2014年10月14日
ロベルト・ロッセリーニの『ドイツ零年』(47)は、『大人は判ってくれない』に大きな影響をあたえた子ども映画だが、この<イタリア・ネオレアリズモ>の傑作の主人公、エドムント少年同様、アントワーヌ/レオーも、しばしば街を歩き回り走り回る。
つまりアントワーヌ/レオーは、画面にさまざまな<動線>を描くのだが、先に少し触れたように、そうした彼の軽いフットワークも、『大人は判ってくれない』の<軽やかな哀しさ>という主調音にとって不可欠なものである。
『ドイツ零年』については、2014/3/25の本欄「『ネオレアリズモ』の古典、ロッセリーニの『ドイツ零年』が東京・渋谷で上映」を参照していただきたいが、そこでも引用したように、トリュフォーはこう言っている――「『新学期 操行ゼロ』のジャン・ヴィゴ[後述]をのぞけば、子どもの世界をセンチメンタルなやさしさや涙なしに描き得た映画作家はロッセリーニだけである。わたしの『大人は判ってくれない』はロッセリーニの『ドイツ零年』に負うところが大きい」、と。
<運動>という点で注目すべきは、とりわけ、アントワーヌが親友ルネといっしょに足早に歩き、小走りに走るパリの街路のシーンだ。

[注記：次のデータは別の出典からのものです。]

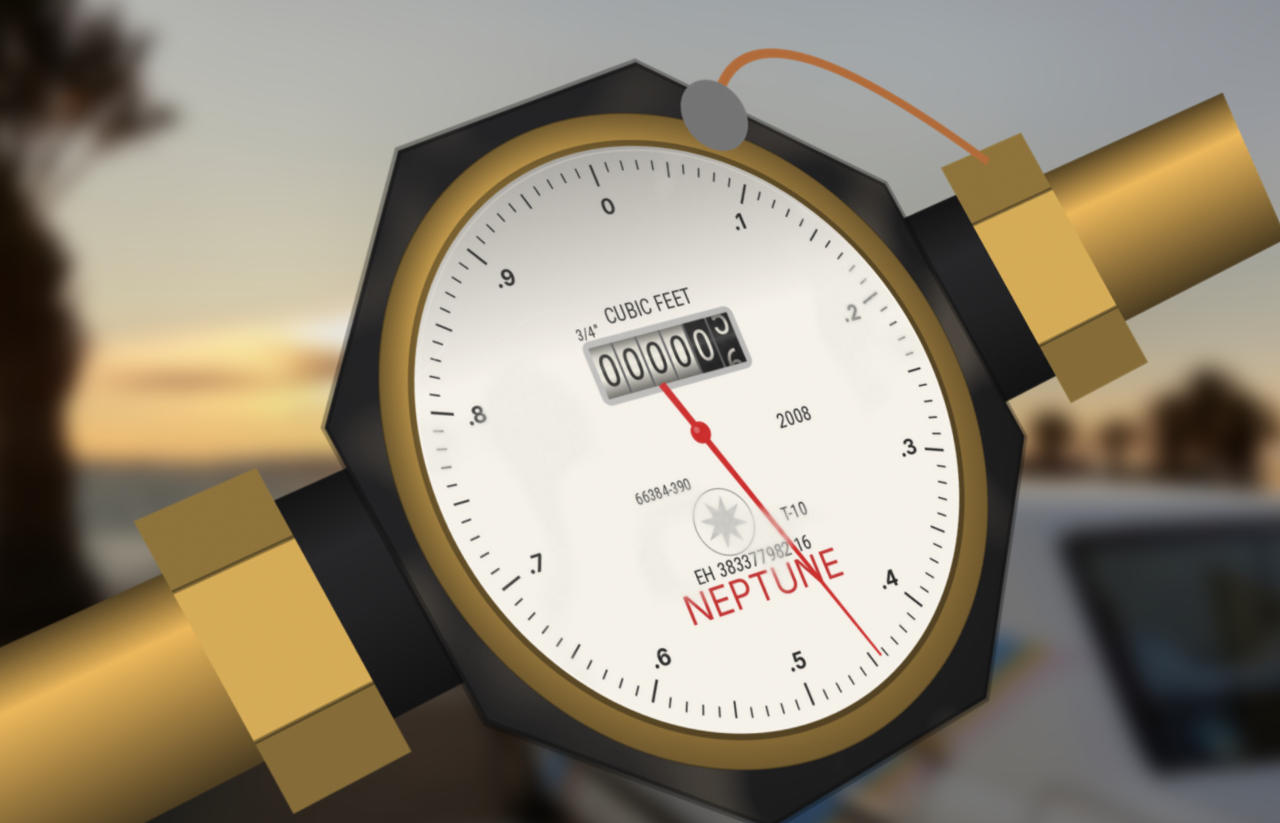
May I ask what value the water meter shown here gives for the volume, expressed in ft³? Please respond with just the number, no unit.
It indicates 5.44
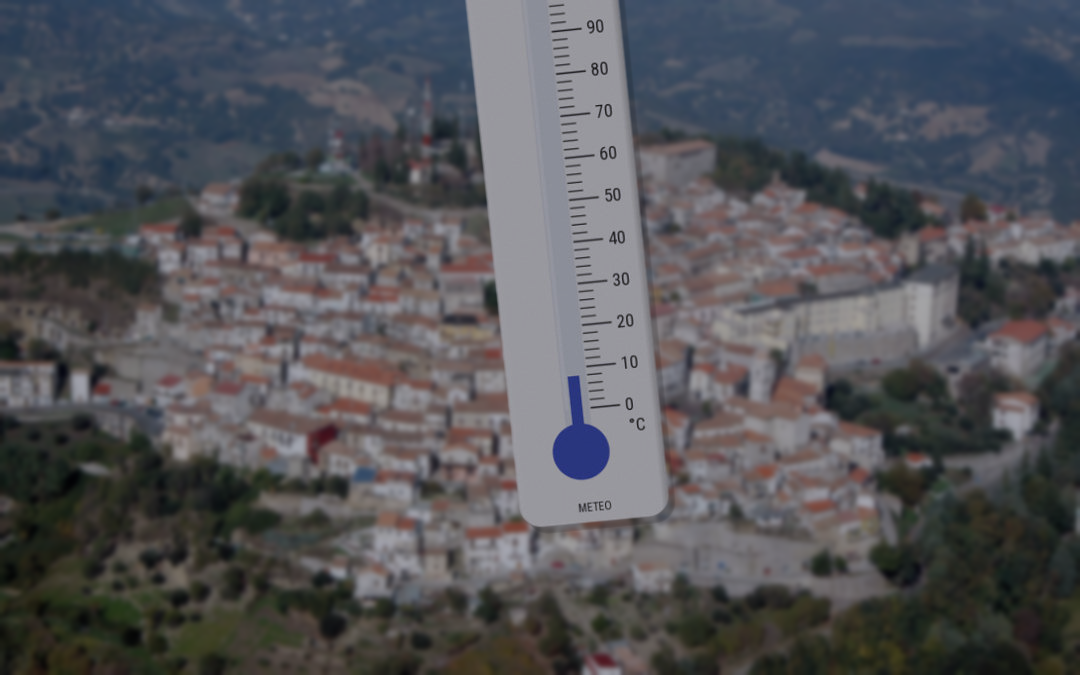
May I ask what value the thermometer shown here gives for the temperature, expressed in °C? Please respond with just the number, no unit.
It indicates 8
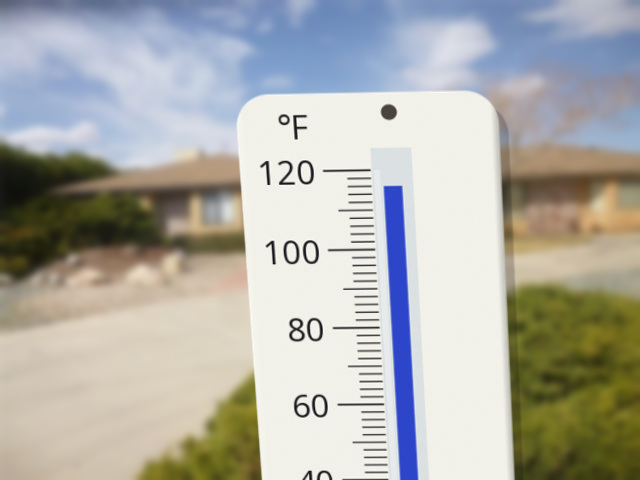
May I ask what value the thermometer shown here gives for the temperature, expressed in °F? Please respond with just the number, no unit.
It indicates 116
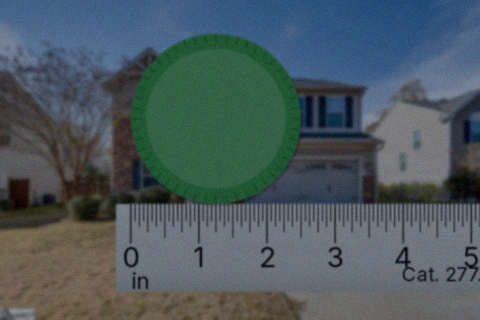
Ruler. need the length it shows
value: 2.5 in
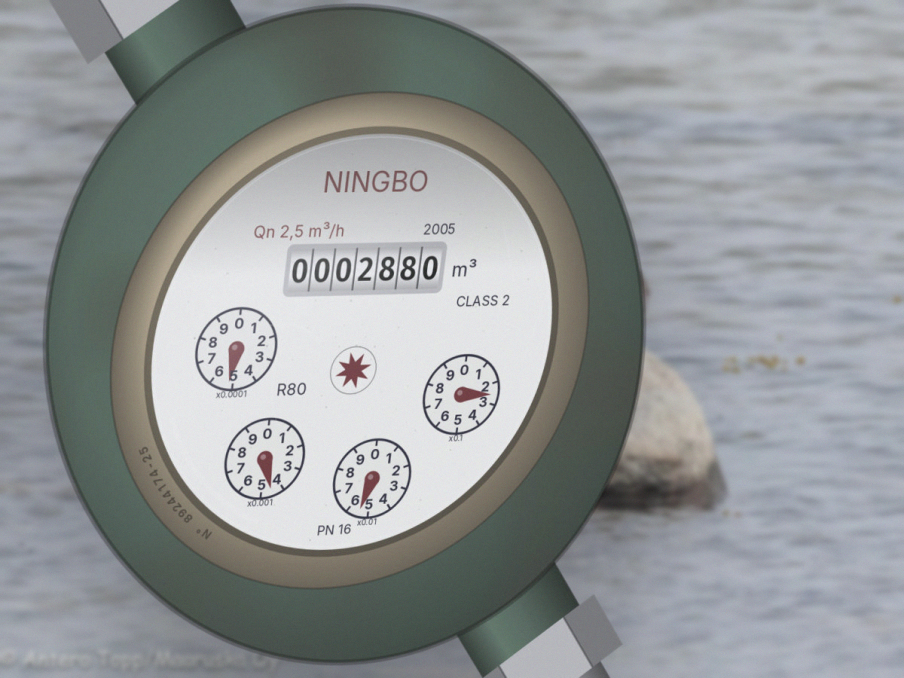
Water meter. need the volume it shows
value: 2880.2545 m³
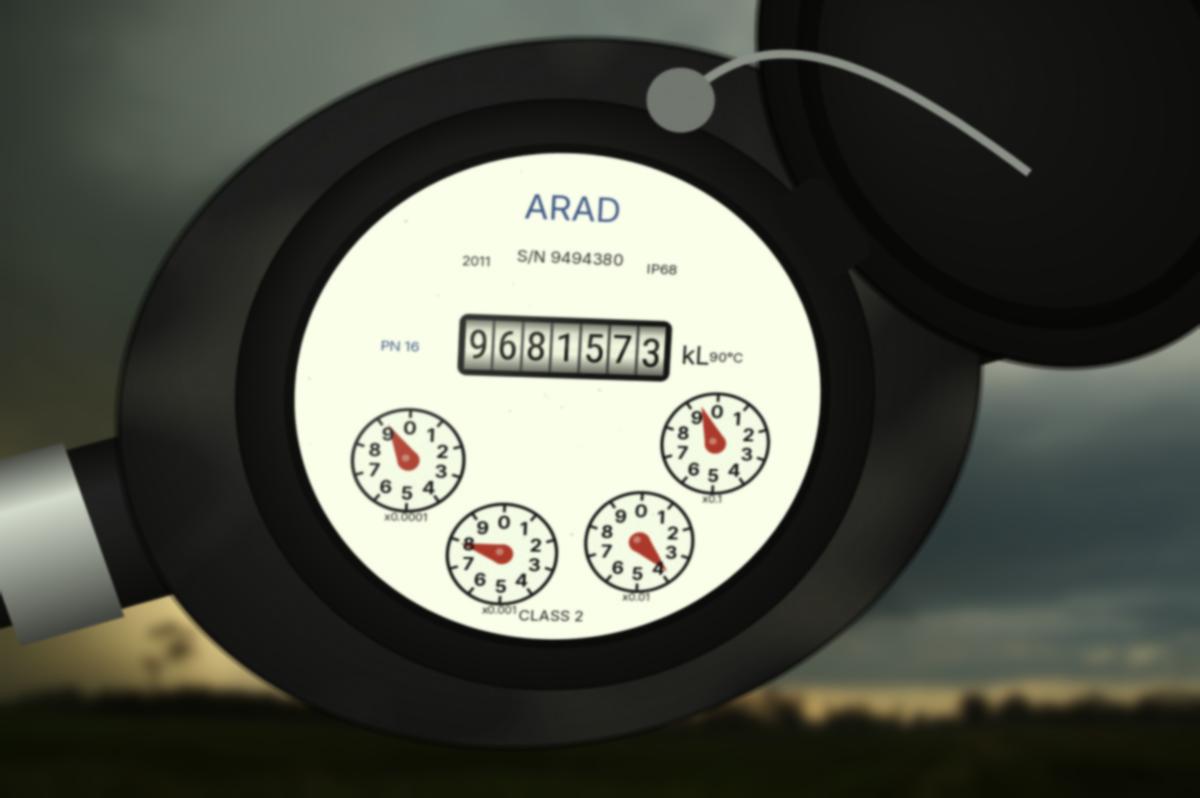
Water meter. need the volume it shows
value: 9681572.9379 kL
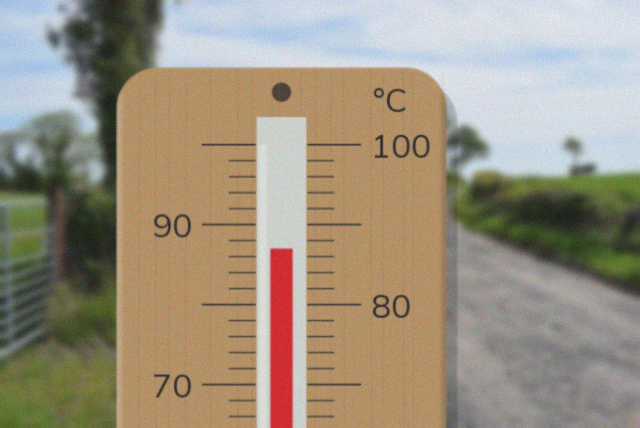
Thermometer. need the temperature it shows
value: 87 °C
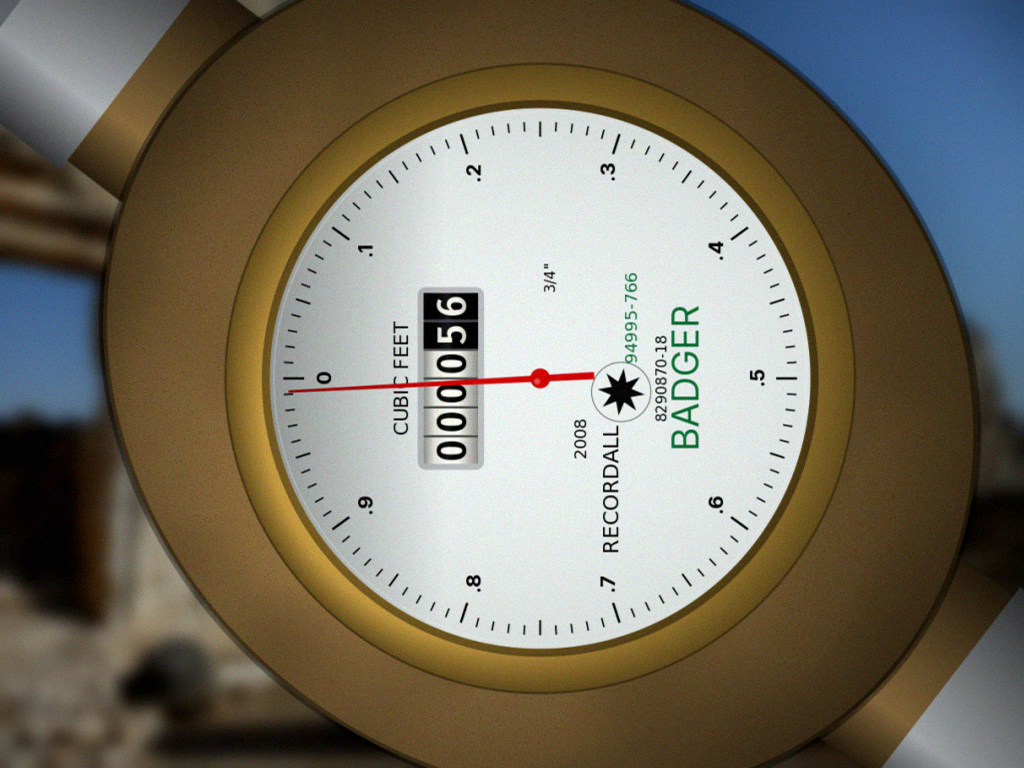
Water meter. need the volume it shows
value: 55.99 ft³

それらのシーンは映画に軽やかな<運動>を導入し、空間を移動するという行為が、アントワーヌにとって心地よく幸福なものであることを鮮やかに印象づける(説明ではなく、文字どおりアクションとして)。
ちなみに、アントワーヌが独り広場をさまよい、噴水に張った氷に手を触れるところは、明らかに『ドイツ零年』への目くばせだ。
そしてまた、それらの鮮烈なパリの街頭撮影/ロケーションが――ゴダールの『勝手にしやがれ』やシャブロルの『いとこ同志』(59)のそれのように――、NVの“署名”のひとつであることは言うまでもない(『大人は判ってくれない』のコントラストを利かせたモノクロの超絶撮影は、報道カメラマン出身の名手アンリ・ドカによる)。
いいかえれば、NVの監督たちの最大のねらいの一つは、セットではない現実のパリをカメラで記録することだった(もっとも前記シャブロルの『いとこ同志』は、かなりの部分がセットで撮られたが)。
さて、繰り返すが、アントワーヌにとってパリの街を軽やかに移動することは、かりそめの解放感をもたらす心地よい行為である(ラストでの少年鑑別所から脱走し、海に向かいゆるやかに走ることと同様に)。当然ながら、アントワーヌにとってパリの街や海岸沿いの野原は、束の間の自由をあたえてくれる幸福な空間だ。
したがってそれらの空間は、彼から<運動>を奪う閉鎖的で居心地の悪いアパルトマン・学校の教室・鑑別所とは対照的な場所だといえる(アントワーヌにとって、閉ざされてはいるが例外的に幸福なスペースは、もちろん映画館だ。ただしトリュフォー自身は、学校をさぼって映画館に入るたびに罪の意識を感じていた、と語っている<『トリュフォーによるトリュフォー』、ドミニク・ラブールダン編・山田宏一・訳、リブロポート、1994>。